Nova Scotia

Culture minister 'mystified' that tribunal hasn't approved Leibovitz collection

The Art Gallery of Nova Scotia is looking for its Annie Leibovitz collection to be certified as "cultural property" but has been turned down three times to date.

Leo Glavine unsure what will happen if federal board rejects 'cultural property' status

U.S. photographer Annie Leibovitz takes pictures during a media preview ceremony prior to the opening of her exhibition in Moscow October 11, 2011. (Sergei Karpukhin/Reuters)

The minister responsible for culture in the province is standing behind the Art Gallery of Nova Scotia and its repeated attempts to convince a federal body to certify as "cultural property" hundreds of images produced by famed photographer Annie Leibovitz.

The gallery has been turned down three times and has made a final application in hopes the designation will eventually pave the way for the roughly 2,000 photos to come out of its storage and finally be displayed.

Although the gallery owns the work, it has suggested it needs the approval of Leibovitz to show it publicly. That hasn't happened, in large part because of a lingering question over the collection's value culturally and for tax purposes.

As far as Culture Minister Leo Glavine is concerned, the work is significant, not only nationally, but internationally.

"I'm quite mystified as to why this has not been given the significance that it should have received," he said during an interview in his downtown Halifax office Wednesday.

A photo of Queen Elizabeth by Leibovitz is displayed at the 2013 announcement of the collection's donation to the Art Gallery of Nova Scotia. (Andrew Vaughan/Canadian Press)

His comments come following a CBC News investigation that shows the collection, which was bought by the Mintz family of Toronto in 2013 and donated to the gallery two days later, has been not been certified by the Canadian Cultural Property Export Review Board.

Half the $4.75 million US Leibovitz is to be paid for her work is tied to that certification. CBC News has also learned the donation was flagged as a potential tax shelter that could profit the Mintz family.

Karla MacFarlane, the PC caucus member who represents Pictou West, is familiar with the certification process, having been manager of the Ship Hector Foundation before turning to politics as a career.

She too cannot understand the reluctance by the Canadian Cultural Property Export Review Board to certify the bulk of the Leibovitz photos as of "outstanding significance and national importance."

"This is a very famous artist that all of us are very aware of and we're very proud of and [the] Nova Scotia gallery would love to be able to have it up and showcasing it, especially in the summer months," said MacFarlane.

Leibovitz 'a very established artist'

Robert Bean, who teaches photography at NSCAD University, agrees with the politicians.

"You don't even have to rely on what I think personally, you just have to look at all the exhibitions she's had around the world, the amount of acclaim that she's had," he told CBC News in a telephone interview. "She's a very established artist." 

He applauds the art gallery's tenacity in trying to convince the federal board of the significance of the work.

"They've had the work evaluated three times and her work is highly valued," he said. "For good reason. She's one of the greatest photographers, photo-based artists in the world.

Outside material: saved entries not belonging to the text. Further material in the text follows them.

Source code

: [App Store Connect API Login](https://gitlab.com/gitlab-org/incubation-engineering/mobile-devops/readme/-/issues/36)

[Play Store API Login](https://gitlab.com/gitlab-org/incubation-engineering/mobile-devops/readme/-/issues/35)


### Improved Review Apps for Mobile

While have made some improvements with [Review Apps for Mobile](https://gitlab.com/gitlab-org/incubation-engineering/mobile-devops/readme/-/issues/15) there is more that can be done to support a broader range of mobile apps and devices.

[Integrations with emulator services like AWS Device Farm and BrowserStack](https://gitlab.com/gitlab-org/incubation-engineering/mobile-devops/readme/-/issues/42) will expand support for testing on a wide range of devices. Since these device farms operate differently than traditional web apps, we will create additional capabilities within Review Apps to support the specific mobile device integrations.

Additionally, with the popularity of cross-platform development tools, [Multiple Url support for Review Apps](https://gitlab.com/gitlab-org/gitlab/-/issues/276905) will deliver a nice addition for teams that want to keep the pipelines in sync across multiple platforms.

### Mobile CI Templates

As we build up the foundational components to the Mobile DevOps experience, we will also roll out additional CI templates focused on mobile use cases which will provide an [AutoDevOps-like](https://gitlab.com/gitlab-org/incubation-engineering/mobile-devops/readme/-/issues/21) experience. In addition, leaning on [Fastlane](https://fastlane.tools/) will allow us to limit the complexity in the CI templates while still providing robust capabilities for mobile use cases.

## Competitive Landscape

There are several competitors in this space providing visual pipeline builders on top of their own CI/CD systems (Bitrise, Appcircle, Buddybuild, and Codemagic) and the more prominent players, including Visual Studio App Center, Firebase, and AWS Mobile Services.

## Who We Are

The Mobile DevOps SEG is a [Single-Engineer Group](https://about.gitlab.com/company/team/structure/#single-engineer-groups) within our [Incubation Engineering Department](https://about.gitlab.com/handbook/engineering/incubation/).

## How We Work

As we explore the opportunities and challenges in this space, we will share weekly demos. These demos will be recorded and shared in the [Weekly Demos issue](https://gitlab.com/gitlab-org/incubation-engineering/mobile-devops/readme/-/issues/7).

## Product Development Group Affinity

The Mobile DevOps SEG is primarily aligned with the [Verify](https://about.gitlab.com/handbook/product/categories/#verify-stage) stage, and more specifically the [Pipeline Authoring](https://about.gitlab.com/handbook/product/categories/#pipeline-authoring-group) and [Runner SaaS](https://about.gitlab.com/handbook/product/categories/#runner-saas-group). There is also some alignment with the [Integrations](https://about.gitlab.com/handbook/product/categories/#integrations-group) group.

"To come down with a ruling where somehow they are questioning the cultural value from a qualitative point of view to Canadians — that seems very strange to me."

Cost of keeping prints

MacFarlane would like Glavine to be more vocal in his support in the art gallery's fight with the board, but the minister said even if he were to write a letter or speak publicly it would hold no sway over the process.

Although MacFarlane is concerned the collection is costing the province money instead of making money, the province said there are no additional costs associated with the Leibovitz photographs.

According to Lisa Jarrett, a spokesperson for the Department of Communities, Culture and Heritage, the only cost associated with the art gallery's acceptance of this collection has been staff time to catalogue the work. 

"This is part of the job of permanent art gallery staff related to all collections owned by the gallery," said Jarrett.

Jarrett said there are no storage costs because the work is being stored in existing spaces in "appropriate storage boxes."

"We do not hold a specific insurance policy on any of the gallery's collections; they [are] part of the government of Nova Scotia's assets."